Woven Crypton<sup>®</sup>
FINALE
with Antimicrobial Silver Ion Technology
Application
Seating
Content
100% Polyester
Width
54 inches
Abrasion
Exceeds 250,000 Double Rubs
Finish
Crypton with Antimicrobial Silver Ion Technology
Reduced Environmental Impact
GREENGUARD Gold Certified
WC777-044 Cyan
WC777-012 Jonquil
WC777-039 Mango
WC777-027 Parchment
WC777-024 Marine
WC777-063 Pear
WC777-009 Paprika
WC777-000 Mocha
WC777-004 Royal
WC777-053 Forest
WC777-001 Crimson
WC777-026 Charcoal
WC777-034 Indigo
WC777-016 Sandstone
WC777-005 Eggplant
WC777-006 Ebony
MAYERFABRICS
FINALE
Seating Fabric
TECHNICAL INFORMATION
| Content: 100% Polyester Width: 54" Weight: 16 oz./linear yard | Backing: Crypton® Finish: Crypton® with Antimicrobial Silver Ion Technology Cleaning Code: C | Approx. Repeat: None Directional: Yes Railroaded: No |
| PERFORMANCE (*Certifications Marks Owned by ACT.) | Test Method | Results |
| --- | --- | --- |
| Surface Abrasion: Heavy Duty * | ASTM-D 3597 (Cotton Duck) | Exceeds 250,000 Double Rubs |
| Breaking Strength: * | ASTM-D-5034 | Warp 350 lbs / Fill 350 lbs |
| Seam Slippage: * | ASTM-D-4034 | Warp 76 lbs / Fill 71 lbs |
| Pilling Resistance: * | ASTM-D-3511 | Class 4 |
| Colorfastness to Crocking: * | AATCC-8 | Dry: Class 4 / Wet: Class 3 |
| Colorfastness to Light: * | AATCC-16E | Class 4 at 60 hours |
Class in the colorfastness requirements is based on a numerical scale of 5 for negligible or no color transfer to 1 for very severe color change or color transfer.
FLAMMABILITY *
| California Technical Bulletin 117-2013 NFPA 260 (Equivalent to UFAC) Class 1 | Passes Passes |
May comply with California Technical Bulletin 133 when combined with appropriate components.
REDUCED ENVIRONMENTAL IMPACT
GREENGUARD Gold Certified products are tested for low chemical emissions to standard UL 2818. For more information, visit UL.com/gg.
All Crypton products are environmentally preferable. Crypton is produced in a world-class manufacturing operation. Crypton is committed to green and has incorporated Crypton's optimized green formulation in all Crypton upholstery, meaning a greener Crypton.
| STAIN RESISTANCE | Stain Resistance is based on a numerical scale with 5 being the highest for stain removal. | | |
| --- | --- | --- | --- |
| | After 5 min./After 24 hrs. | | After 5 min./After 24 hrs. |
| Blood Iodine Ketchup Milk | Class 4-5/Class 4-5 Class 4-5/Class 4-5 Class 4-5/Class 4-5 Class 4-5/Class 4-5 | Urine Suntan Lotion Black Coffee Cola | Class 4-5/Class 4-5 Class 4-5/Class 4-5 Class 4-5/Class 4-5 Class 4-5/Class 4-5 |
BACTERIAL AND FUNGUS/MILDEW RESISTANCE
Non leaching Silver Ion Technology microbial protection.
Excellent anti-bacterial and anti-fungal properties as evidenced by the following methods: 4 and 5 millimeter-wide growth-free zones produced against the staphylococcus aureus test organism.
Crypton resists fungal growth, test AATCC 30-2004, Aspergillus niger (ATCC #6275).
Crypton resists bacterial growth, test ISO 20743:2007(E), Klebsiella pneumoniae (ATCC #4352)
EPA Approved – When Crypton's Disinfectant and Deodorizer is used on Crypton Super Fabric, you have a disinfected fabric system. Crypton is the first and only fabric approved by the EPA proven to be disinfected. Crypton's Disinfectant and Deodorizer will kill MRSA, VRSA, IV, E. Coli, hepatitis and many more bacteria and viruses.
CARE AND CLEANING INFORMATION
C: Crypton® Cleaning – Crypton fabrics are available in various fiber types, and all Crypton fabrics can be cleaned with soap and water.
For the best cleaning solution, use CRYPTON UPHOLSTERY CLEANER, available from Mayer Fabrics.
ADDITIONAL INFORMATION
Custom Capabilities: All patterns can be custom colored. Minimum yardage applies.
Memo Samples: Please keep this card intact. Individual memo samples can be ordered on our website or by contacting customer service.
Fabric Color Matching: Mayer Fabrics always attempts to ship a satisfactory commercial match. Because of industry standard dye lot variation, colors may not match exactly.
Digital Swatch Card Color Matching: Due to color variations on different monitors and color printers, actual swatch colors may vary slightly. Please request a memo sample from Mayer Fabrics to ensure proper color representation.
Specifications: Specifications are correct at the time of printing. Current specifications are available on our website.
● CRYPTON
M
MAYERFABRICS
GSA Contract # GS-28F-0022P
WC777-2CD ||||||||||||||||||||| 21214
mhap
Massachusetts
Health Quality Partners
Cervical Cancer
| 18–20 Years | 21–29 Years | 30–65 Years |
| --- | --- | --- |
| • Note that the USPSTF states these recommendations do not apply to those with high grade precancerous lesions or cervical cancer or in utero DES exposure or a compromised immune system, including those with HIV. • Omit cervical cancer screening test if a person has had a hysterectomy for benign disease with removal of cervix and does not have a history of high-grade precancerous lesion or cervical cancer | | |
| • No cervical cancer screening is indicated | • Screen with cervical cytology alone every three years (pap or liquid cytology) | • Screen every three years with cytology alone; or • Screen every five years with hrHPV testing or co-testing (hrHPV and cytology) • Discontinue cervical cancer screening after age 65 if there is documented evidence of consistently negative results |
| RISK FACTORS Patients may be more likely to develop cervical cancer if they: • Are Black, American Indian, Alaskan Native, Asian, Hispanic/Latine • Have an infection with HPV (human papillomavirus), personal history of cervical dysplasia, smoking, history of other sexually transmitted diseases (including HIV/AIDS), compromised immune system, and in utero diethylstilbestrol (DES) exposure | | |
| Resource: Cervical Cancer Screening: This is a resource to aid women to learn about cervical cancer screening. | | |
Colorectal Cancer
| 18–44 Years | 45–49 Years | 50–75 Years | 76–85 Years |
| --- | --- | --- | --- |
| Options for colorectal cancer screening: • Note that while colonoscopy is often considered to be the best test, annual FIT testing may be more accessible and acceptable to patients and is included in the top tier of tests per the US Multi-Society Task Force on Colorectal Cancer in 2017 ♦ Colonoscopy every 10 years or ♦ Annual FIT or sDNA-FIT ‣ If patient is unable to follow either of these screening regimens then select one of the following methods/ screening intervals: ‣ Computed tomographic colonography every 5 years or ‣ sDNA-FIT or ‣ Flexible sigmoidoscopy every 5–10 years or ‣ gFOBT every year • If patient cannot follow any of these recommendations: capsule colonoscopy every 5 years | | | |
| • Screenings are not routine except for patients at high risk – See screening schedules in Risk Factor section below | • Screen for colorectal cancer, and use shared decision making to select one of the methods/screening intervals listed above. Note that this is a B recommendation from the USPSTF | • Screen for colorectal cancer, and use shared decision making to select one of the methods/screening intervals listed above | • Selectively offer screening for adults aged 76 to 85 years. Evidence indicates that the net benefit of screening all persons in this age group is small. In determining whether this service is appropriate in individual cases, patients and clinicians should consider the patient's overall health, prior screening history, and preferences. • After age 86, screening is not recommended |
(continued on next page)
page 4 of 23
_ _ _ _ _
YOUR INSTRUCTIONS: Above are the records. Copy the lines beginning at the one that has "WC777-009 Paprika" and ending with the one that has "TECHNICAL INFORMATION", unchanged.

OUTPUT FOR THIS EXERCISE:
WC777-009 Paprika
WC777-000 Mocha
WC777-004 Royal
WC777-053 Forest
WC777-001 Crimson
WC777-026 Charcoal
WC777-034 Indigo
WC777-016 Sandstone
WC777-005 Eggplant
WC777-006 Ebony
MAYERFABRICS
FINALE
Seating Fabric
TECHNICAL INFORMATION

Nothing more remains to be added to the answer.